Au salon du livre de Paris 2012, je me suis laissée prendre au jeu des découvertes littéraires. C'est comme ça que j'ai commencé la lecture de mon tout premier polar. Habituellement, ce genre ne me parle pas beaucoup. Pour moi, le polar se résummait en un meurtre, un tueur, un flic et une enquête... pas vraiment original! Certes, il faut que le style de l'auteur enrobe le tout mais bon je ne voyait pas vraiment l'intérêt.
Agréable surprise donc à la lecture de ce polar de Jon Michelet, Comme neige (Hvit som sno). Pourquoi ?
Ce roman n'est pas juste un polar. C'est aussi une évasion et la découverte de la ville d'Oslo, qui pour moi était une ville tranquille comme on la donne à voir sur les cartes postales.

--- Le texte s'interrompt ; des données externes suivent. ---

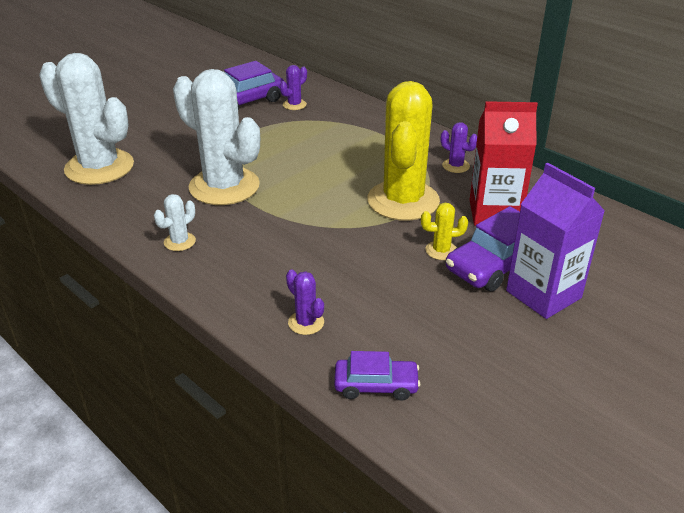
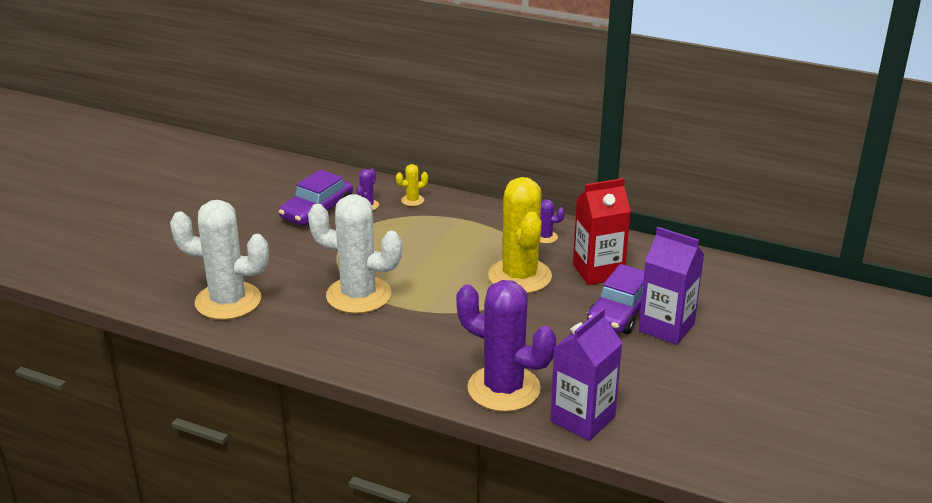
camera: 20 degrees left, 5 degrees down
(179, 242) = (355, 350): white cactus -> none
(306, 323) = (503, 389): purple cactus -> purple cactus, size x2.46
(376, 385) = (582, 419): purple car -> purple carton
(441, 250) = (573, 311): yellow cactus -> yellow cactus (412, 200)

C'est en fait une ville plus complexe qui est dépeinte ici, via la corruption, la drogue et les trafiquants car Comme neige est un thriller sans illusions qui se déroule dans le milieu des trafiquants de drogue, et offre une description aussi magnifique que vraisemblable d’Oslo. Un roman dense, complexe, noir…

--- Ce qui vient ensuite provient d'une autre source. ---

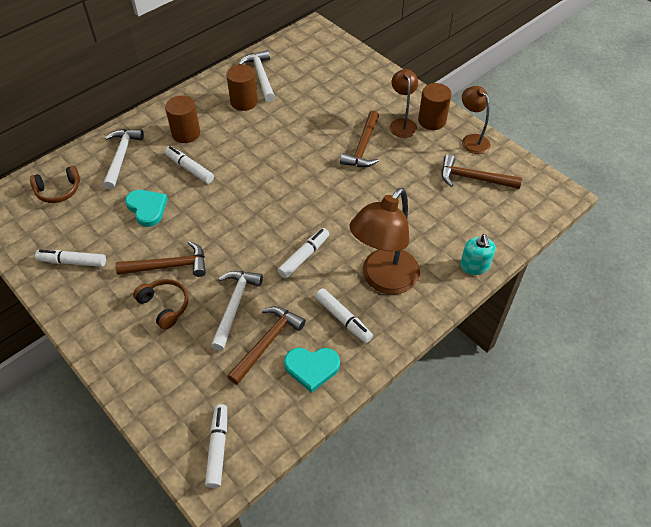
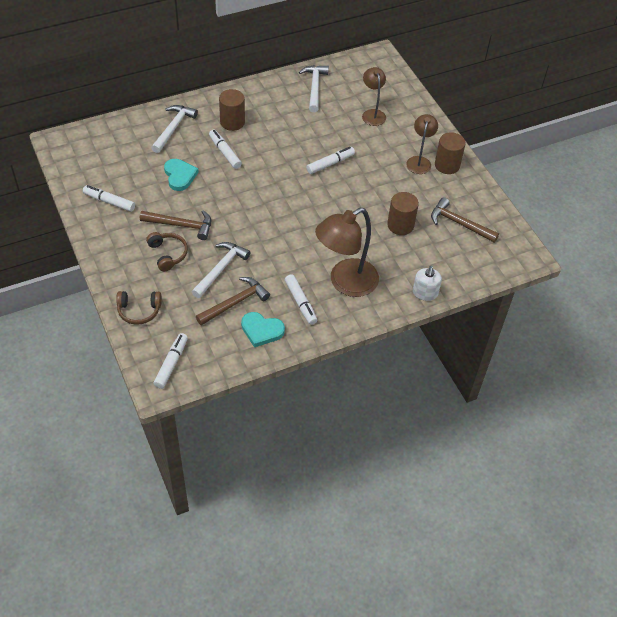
camera: 15 degrees right, 0 degrees up
(58, 190) = (115, 143): brown headphones -> brown headphones (139, 311)
(244, 102) = (291, 107): brown cylinder -> brown cylinder (400, 225)
(304, 256) = (289, 247): white marker -> white marker (330, 164)
(363, 147) = (376, 172): brown hammer -> none
(472, 140) = (474, 191): brown lamp -> brown lamp (372, 114)
(474, 266) = (425, 293): turquoise soap dispenser -> white soap dispenser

édité aux Presses universitaires de Caen
18 euros
Le Pitch : On retrouve le personnage de Vilhelm Thygesen, qui a de sérieux ennuis. Il vient de sortir de la prison d’Ullersmo. Le temps est venu pour lui de célébrer sa liberté retrouvée et d’entrevoir un nouvel avenir en travaillant comme rédacteur dans une agence de publicité. Mais c’est sans compter ce lendemain de fête où il se réveille avec une gueule de bois terrible dans un appartement sordide d’Oslo. Il trouve un cadavre dans sa salle de bain ; un drogué tué à coup de talons aiguilles. Thygesen ne se souvient de rien et n’a aucune idée de ce qui a pu arriver. Mais il sait qu’il risque d’être accusé à tort du meurtre. Sa peur de retourner en prison le conduit alors à mener sa propre enquête. Une plongée dans les bas-fonds d’Oslo s’engage laissant entrevoir une ville ravagée par la criminalité et la drogue. Thygesen fera-t-il enfin éclater la vérité sur ce crime…?
Jon Michelet est l'un des pionnier du polar en Norvège . Il s’est imposé avec un style personnel assez burlesque, parfois fondé sur des argots et un langage parlé. Auteur engagé dans la lignée des Suédois Maj Sjöwall et Per Wahlöö, il ne cache pas sessympathies pour la gauche révolutionnaire. Ses convictions politiques fortes se retrouvent dans la série de romans avec pour héros – ou plutôt antihéros – l’inspecteur Thygesen, dont les convictions gauchistes lui valent de sérieux ennuis. Jon Michelet a reçu le Riverton, grand Prix norvégien de la littérature policière, en 1980 pour son ouvrage Comme neige, et en 2001 pour La Femme congelée.